= EXERCISE INPUT =
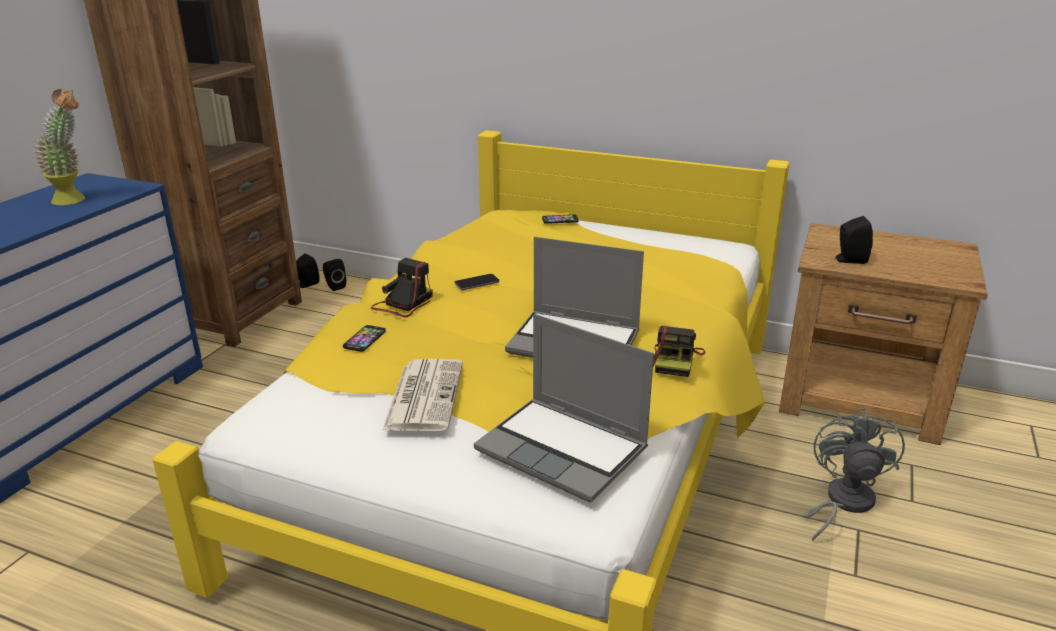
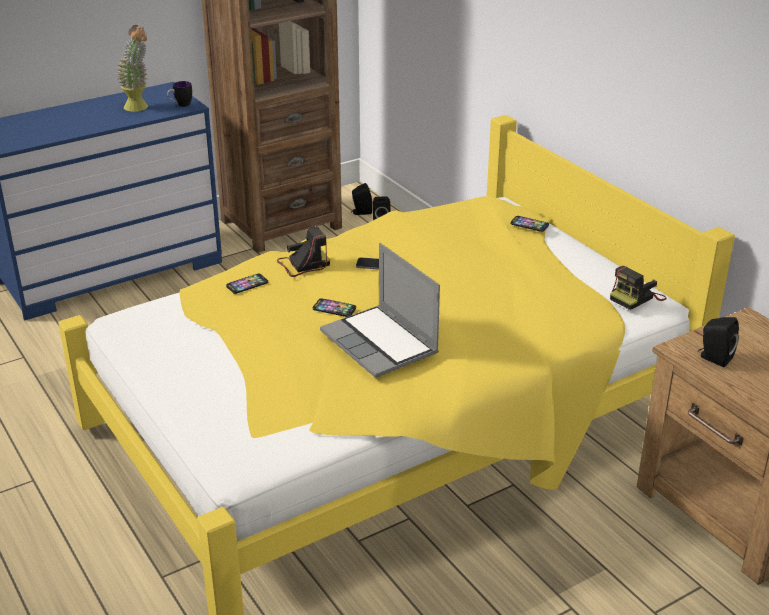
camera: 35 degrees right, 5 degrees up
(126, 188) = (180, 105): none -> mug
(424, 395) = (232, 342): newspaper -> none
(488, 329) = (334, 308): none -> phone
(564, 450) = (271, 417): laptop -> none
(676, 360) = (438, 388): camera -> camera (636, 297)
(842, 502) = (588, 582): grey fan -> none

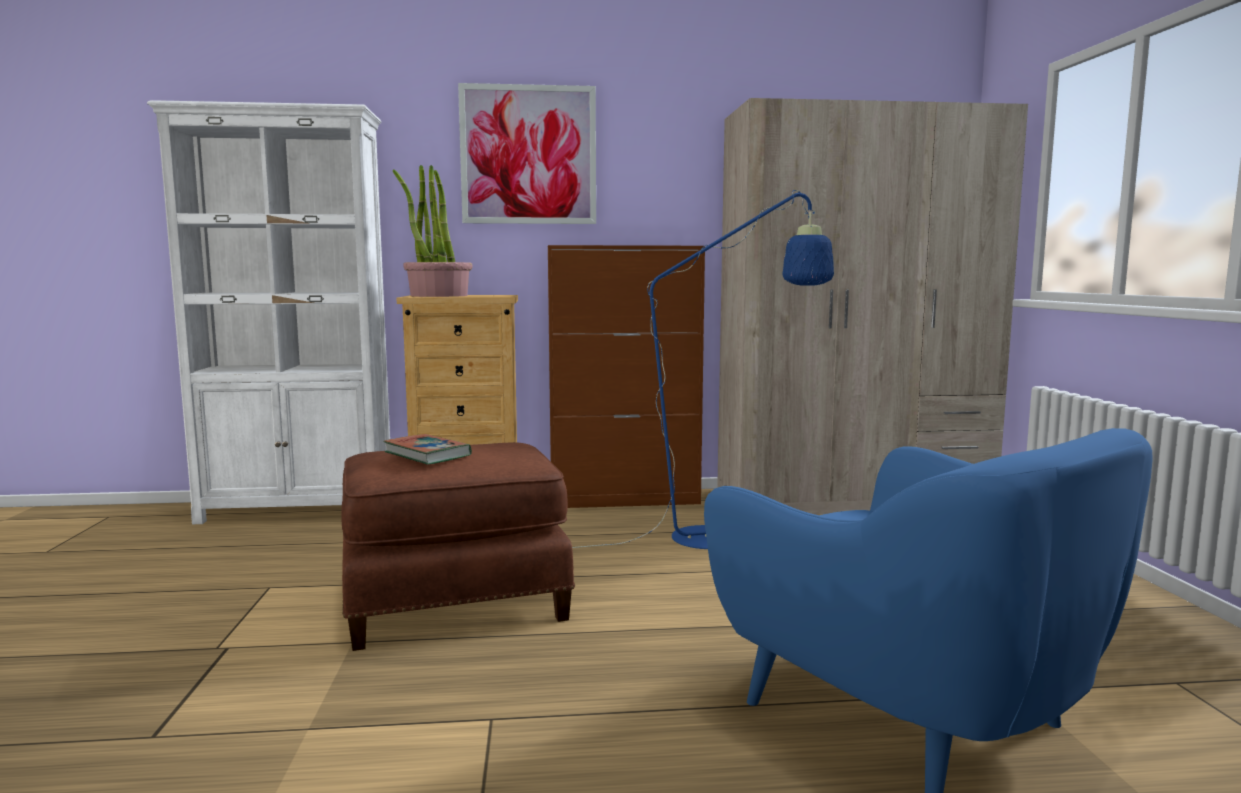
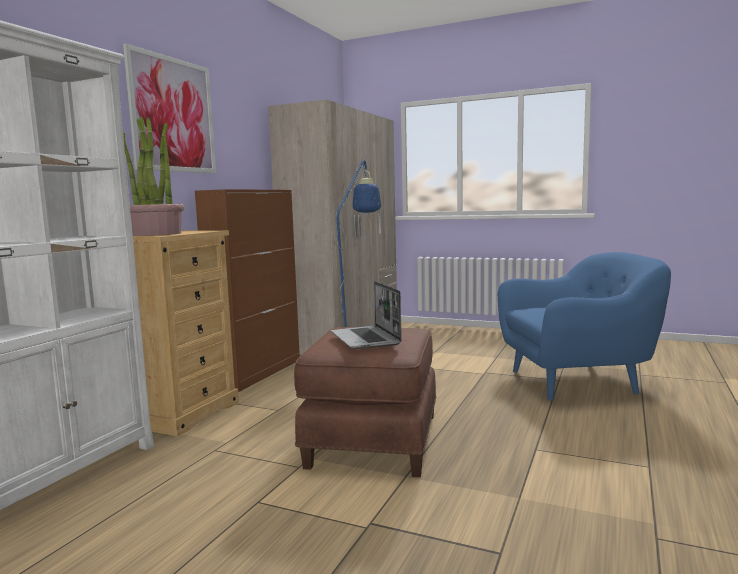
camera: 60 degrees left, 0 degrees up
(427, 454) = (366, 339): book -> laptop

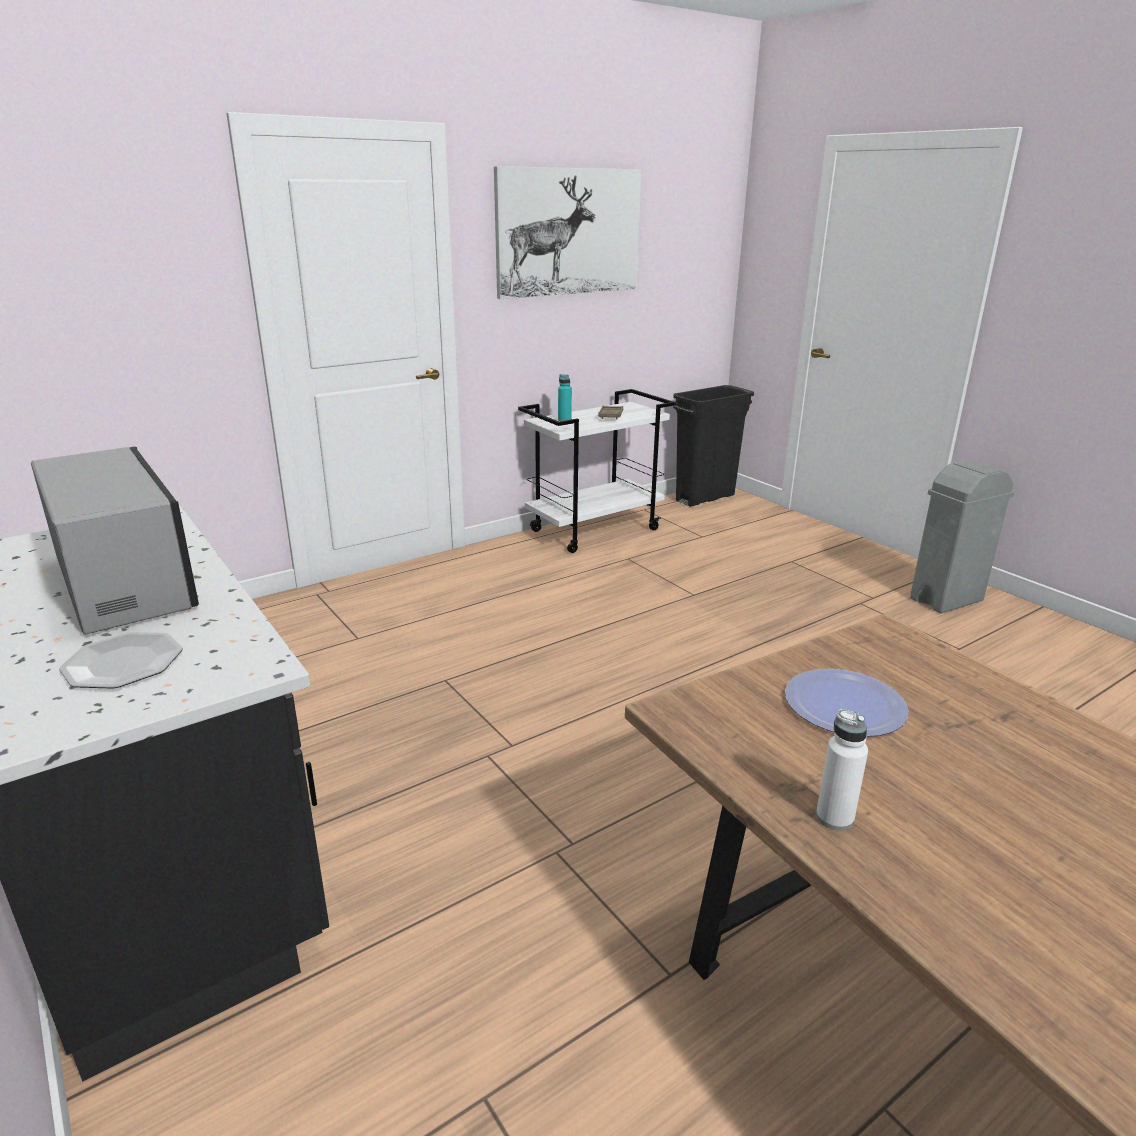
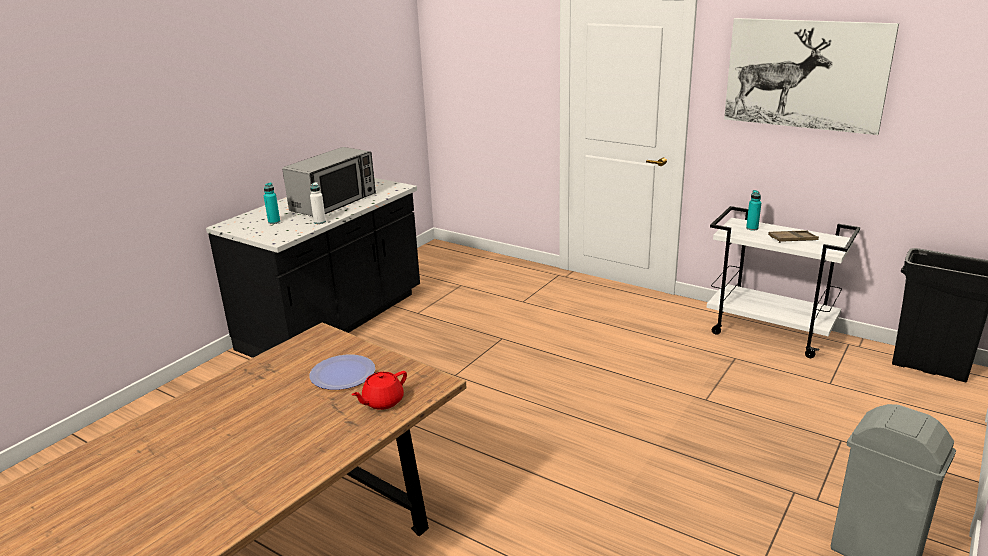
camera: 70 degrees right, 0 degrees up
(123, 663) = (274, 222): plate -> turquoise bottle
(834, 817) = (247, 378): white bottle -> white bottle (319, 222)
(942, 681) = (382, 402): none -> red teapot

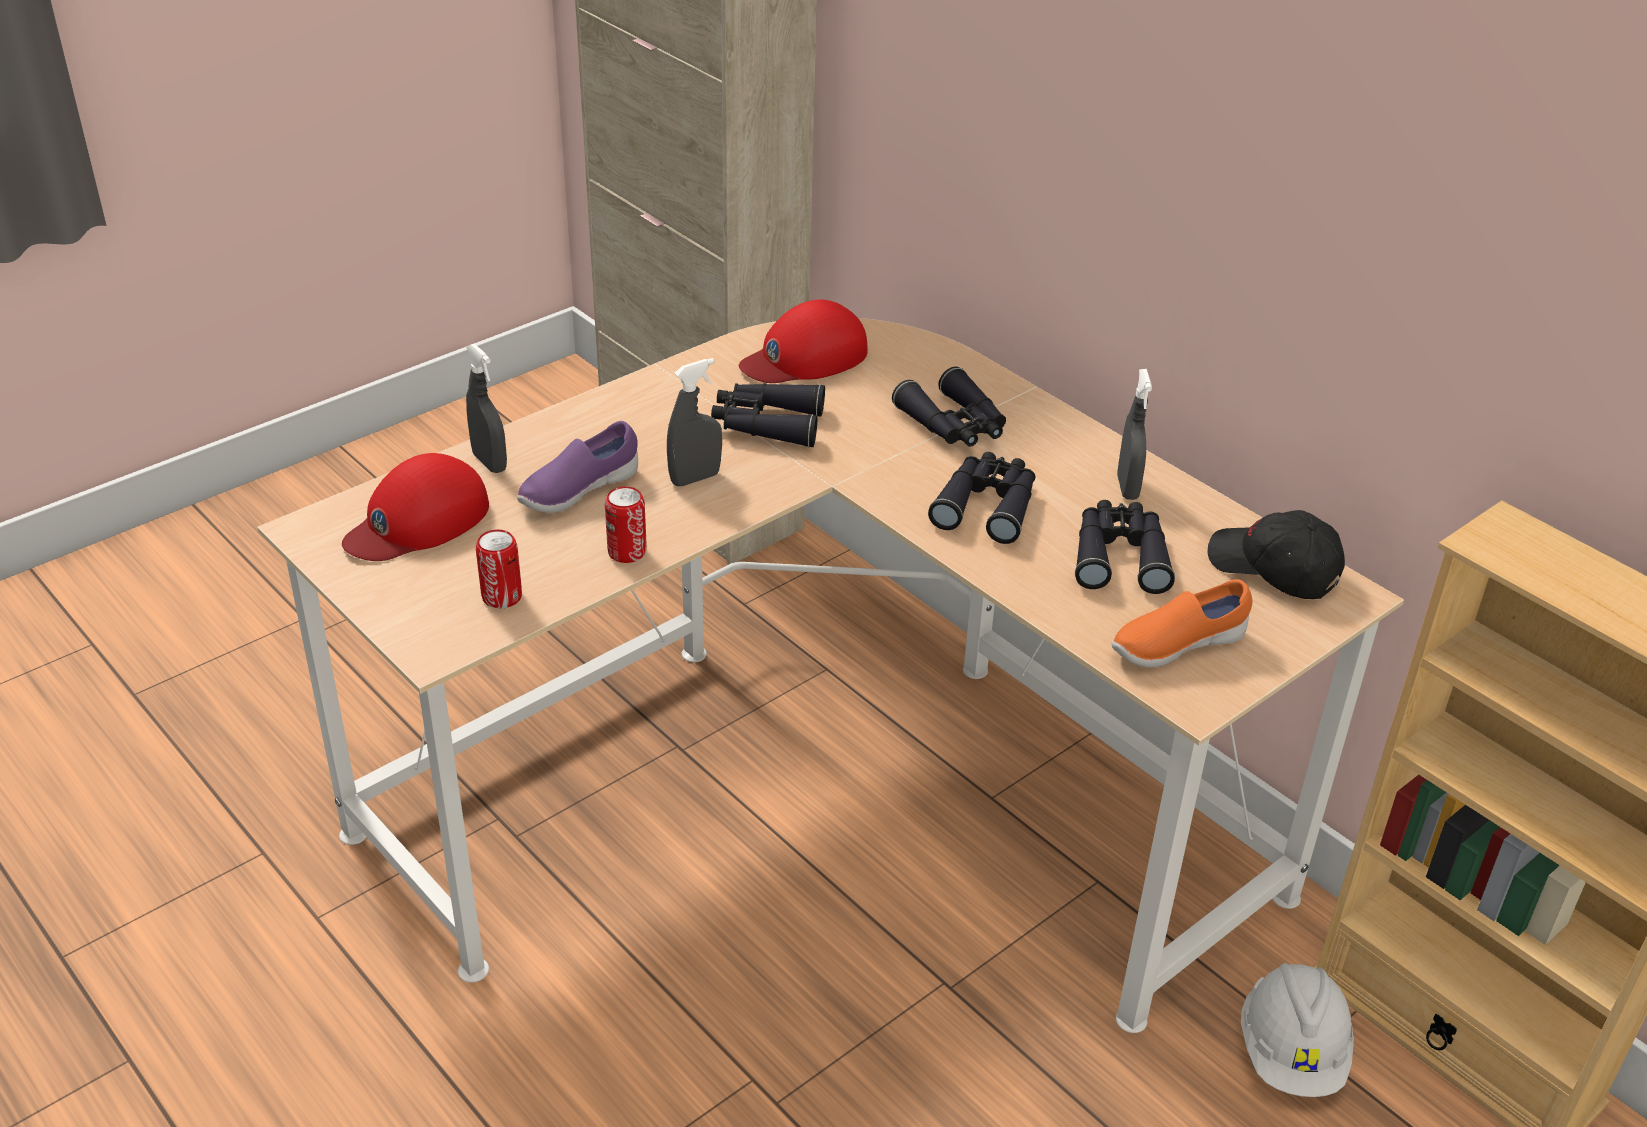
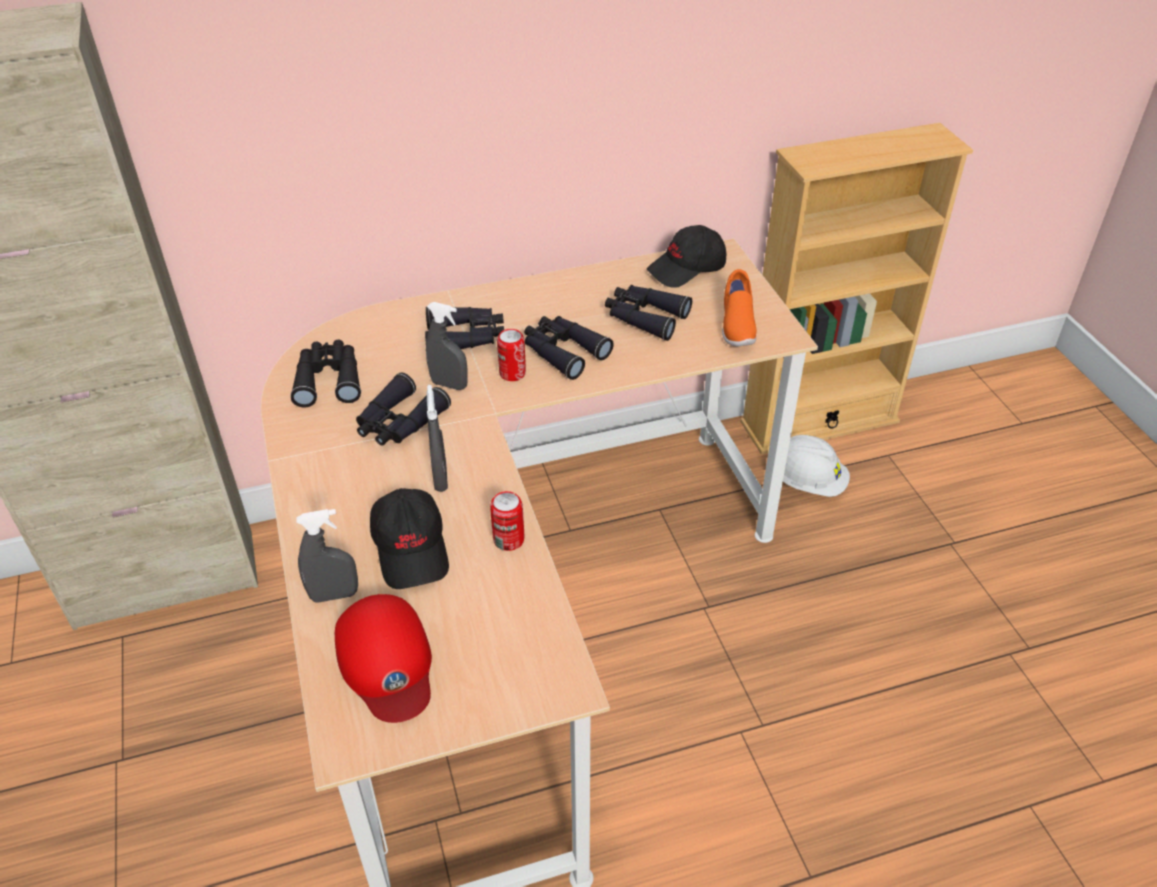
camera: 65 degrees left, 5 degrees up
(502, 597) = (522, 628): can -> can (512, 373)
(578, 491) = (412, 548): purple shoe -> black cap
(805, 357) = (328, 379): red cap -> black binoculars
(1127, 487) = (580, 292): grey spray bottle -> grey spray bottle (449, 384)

= ABOUT THIS EXERCISE =
Please count the lines above that contain the word "degrees", and reply with the number alone.

= EXERCISE RESULT =
4